Task item —
Extract every line of text from all of the data below, copying each one verbatim. Leave the images out of your answer.

Records supplied —
════════════════

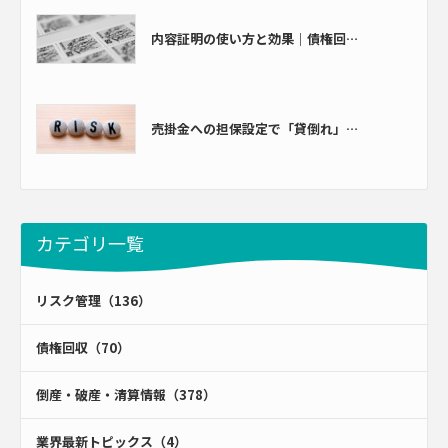
内容証明の使い方と効果｜債権回…
売掛金への担保設定で「貸倒れ」…
カテゴリ一覧
リスク管理（136）
債権回収（70）
倒産・破産・清算情報（378）
業界最新トピックス（4）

════════════════

Solution for this problem —
内容証明の使い方と効果｜債権回…
売掛金への担保設定で「貸倒れ」…
カテゴリ一覧
リスク管理（136）
債権回収（70）
倒産・破産・清算情報（378）
業界最新トピックス（4）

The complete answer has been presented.